He won a special election to the state Assembly in 1993, was re-elected four times, and remained there until 2002 when he won a special election to serve as Milwaukee County executive. He was re-elected to that position in 2004 and 2008.
Walker ran unsuccessfully for the gubernatorial nomination in 2006, but dropped out of the race due to poor fundraising. He was elected governor in 2010.
He faced a recall election in 2012, sparked by anger over his proposal to curb collective bargaining rights for public workers. Walker won the recall in June 2012.
He and his wife, Tonette, have two sons.
Gov. Scott Walker became in 2012 the first governor in U.S. history to win a recall election. His victory against Democratic Milwaukee Mayor Tom Barrett came just 18 months into his term of office and was motivated by anger from public unions, Democrats and others over Walker's curbing of collective bargaining for public workers.
The recall win capped a tumultuous start to Walker's first term, marked by massive protests in February and March 2011 in the wake of his collective bargaining proposal. The fight made Wisconsin the center of the debate over union rights and sparked 14 other recalls of state office holders, mostly Republicans.
Walker argued the collective bargaining changes, which also required workers to pay more for health insurance and pensions, were needed to deal with a budget shortfall. Other moves he made to balance the budget, including deep cuts to public education, also motivated recall organizers who collected more than 900,000 signatures to force the election.
Walker raised more than $66 million during the recall, shattering his own previous record set during the 2010 campaign. He was able to collect above normal fundraising limits thanks to a state law that allows those targeted for recall to raise unlimited amounts. Walker traveled the country as his political profile rose during the recall.

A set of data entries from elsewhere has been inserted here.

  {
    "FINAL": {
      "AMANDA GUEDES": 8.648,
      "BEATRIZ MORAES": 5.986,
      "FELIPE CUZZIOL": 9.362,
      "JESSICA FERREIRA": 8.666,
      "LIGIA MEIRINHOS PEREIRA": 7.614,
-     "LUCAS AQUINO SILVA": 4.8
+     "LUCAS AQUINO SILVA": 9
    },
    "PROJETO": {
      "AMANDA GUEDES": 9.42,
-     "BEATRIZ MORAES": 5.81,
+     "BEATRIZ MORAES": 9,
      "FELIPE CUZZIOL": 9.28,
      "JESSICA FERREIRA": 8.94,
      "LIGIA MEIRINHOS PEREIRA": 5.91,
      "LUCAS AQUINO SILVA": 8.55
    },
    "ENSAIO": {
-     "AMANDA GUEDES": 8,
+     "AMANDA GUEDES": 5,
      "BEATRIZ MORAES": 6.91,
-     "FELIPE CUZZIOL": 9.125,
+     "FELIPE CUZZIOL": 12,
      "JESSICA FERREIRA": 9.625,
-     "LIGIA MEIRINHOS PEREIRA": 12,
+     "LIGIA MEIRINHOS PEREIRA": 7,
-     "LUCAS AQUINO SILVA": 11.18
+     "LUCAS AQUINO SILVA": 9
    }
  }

Walker was elected governor in 2010 amid a Republican wave that saw the GOP also capture control from Democrats of both chambers of the Legislature. That control allowed Walker and Republicans to pass a conservative agenda that also included redrawing political boundaries to their favor, a restrictive photo identification requirement for voters and lawsuit reform.

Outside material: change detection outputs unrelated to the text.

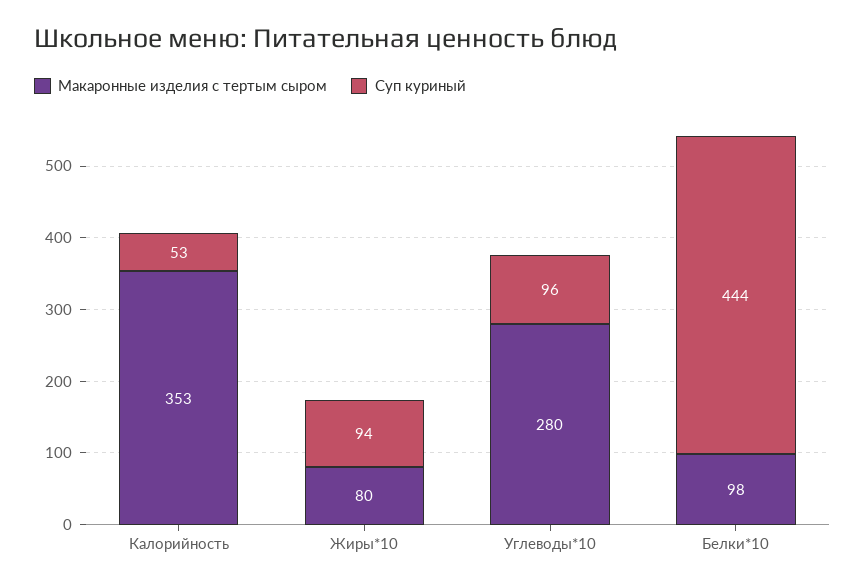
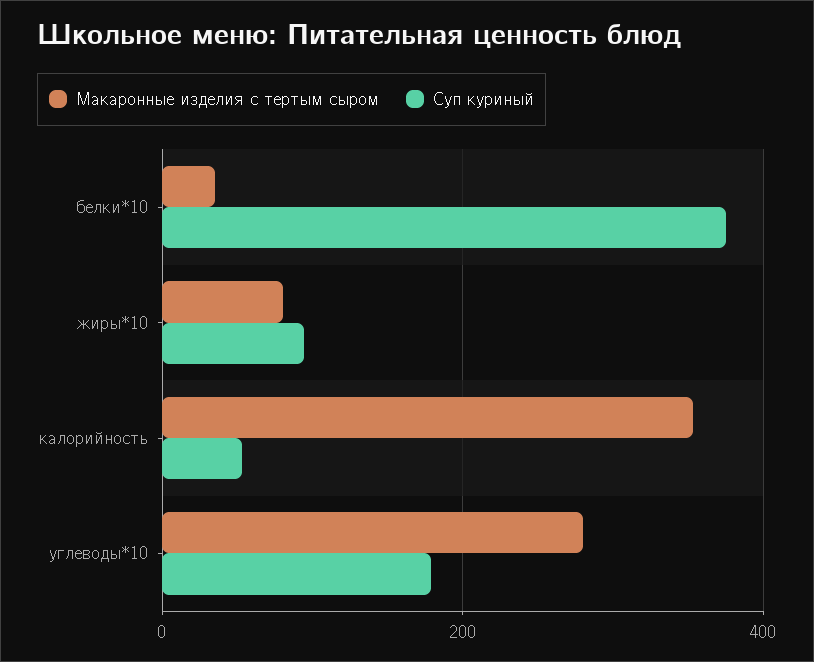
  {
    "Макаронные изделия с тертым сыром": {
      "Калорийность": 353,
      "Жиры*10": 80,
      "Углеводы*10": 280,
-     "Белки*10": 98
+     "Белки*10": 40
    },
    "Суп куриный": {
      "Калорийность": 53,
      "Жиры*10": 94,
-     "Углеводы*10": 96,
+     "Углеводы*10": 180,
-     "Белки*10": 444
+     "Белки*10": 380
    }
  }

Walker first ran for governor in 2006 but dropped out of the Republican primary as fundraising lagged. He immediately began laying the groundwork for his next run in 2010.
Walker promised in that campaign to create 250,000 jobs in his first term through a series of tax cuts and other reforms. He reiterated that promise during the 2012 recall campaign, even though job creation has been sluggish and he was nowhere near the pace required to meet the goal.
He also successfully stopped a high-speed rail line between Madison and Milwaukee, to be paid for with $810 million in federal stimulus money, in the months between his election and when he took office.
Walker opposes embryonic stem cell research, which was pioneered at the University of Wisconsin-Madison, and abortion in all instances. He also supports tying teacher pay to performance and grading schools based on how well students do on standardized tests and other measures.
Walker's political career began in 1993 when he won a special election to the state Assembly representing a district that covered the suburban Milwaukee community of Wauwatosa. He was active in criminal justice issues while in the Legislature, taking a lead on a bill passed in 1999 called truth-in-sentencing that required prisoners to serve their entire sentence and not have time taken off for good behavior.